As it turns out, the former is larger — but by less than it might seem.
The median age of a senator on joining the body is 49 years. That’s changed over time; in the 2000s it was 54, tying the figure from the 1930s. In the 1790s, it was only 40, the lowest figure. So the gap between Maile and the median age for a senator is 49 years; the gap between the median senator and the oldest two to join the body is 38 years.

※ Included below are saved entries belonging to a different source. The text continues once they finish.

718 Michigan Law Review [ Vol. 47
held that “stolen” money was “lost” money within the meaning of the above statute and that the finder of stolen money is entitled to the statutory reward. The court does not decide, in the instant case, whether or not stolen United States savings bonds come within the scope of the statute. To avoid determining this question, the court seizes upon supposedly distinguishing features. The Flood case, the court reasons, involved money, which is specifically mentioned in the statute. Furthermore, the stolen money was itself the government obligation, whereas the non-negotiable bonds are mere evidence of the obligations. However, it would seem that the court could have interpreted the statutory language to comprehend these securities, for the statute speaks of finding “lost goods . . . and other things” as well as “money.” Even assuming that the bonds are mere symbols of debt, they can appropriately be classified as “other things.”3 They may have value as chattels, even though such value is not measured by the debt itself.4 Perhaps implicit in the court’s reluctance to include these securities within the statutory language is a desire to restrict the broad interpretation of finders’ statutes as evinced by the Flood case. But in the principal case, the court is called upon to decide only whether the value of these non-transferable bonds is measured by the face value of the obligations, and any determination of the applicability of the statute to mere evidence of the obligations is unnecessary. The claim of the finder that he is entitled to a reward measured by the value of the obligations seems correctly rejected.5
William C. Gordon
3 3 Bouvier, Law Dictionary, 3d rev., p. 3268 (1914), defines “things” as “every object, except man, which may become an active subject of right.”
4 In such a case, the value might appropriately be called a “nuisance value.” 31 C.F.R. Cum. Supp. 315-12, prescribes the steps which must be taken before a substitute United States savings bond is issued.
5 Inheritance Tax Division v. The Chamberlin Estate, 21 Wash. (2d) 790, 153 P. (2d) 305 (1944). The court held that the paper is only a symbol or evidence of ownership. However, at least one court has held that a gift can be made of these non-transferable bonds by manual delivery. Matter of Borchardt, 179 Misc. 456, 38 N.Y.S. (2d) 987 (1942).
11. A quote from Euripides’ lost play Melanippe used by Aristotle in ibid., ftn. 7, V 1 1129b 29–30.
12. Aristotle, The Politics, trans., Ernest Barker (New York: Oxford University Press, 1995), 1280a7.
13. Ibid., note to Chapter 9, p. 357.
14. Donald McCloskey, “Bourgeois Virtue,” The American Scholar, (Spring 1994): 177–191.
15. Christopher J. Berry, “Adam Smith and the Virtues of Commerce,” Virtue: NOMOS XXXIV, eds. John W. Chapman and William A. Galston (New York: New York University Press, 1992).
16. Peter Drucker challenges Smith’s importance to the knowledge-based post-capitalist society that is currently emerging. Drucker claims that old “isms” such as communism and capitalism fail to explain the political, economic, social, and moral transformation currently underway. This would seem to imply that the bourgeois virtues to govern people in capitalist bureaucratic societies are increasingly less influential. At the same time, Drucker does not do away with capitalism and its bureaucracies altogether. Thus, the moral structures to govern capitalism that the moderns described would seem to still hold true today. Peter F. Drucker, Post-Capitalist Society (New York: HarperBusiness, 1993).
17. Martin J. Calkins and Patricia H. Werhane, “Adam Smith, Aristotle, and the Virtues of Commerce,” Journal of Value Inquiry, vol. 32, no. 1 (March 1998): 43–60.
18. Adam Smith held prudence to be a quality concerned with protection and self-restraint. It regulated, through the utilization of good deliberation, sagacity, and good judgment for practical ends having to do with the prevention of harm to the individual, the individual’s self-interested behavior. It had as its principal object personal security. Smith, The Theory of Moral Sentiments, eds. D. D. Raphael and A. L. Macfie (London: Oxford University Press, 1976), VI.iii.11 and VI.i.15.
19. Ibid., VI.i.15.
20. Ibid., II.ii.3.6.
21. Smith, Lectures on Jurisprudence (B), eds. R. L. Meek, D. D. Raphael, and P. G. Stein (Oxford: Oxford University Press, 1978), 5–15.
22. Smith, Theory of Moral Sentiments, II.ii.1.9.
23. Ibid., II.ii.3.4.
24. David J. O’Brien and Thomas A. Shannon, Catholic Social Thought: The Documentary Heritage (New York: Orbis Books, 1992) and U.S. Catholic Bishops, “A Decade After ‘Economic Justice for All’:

However! If we’re just looking at how many senators have been closer to Maile’s age than to the age of Sens. Rebecca Felton and Andrew Houston, the answer is 579. Fully 3 in 10 new senators have been closer in age to Maile Pearl Bowlsbey than to the oldest two people to join the Senate. (Neither lasted very long: Felton served for only 24 hours after an honorary appointment, and Houston died two months after his appointment.)
There have been 1,911 senators for whom the GovTrack.us data set had a birth date. Of that group, 1,332 were 44 or older when they first became senators. If Maile is ambitious, she could match John Henry Eaton and join the Senate at age 28 in 2045. That would take some doing, given that you have to be 30 to serve. How’d Eaton beat the limit? No one asked how old he was. Maile will probably not be able to get away with that.
What does all of this mean? I’m glad you asked. I have no idea. But the graph looks nice.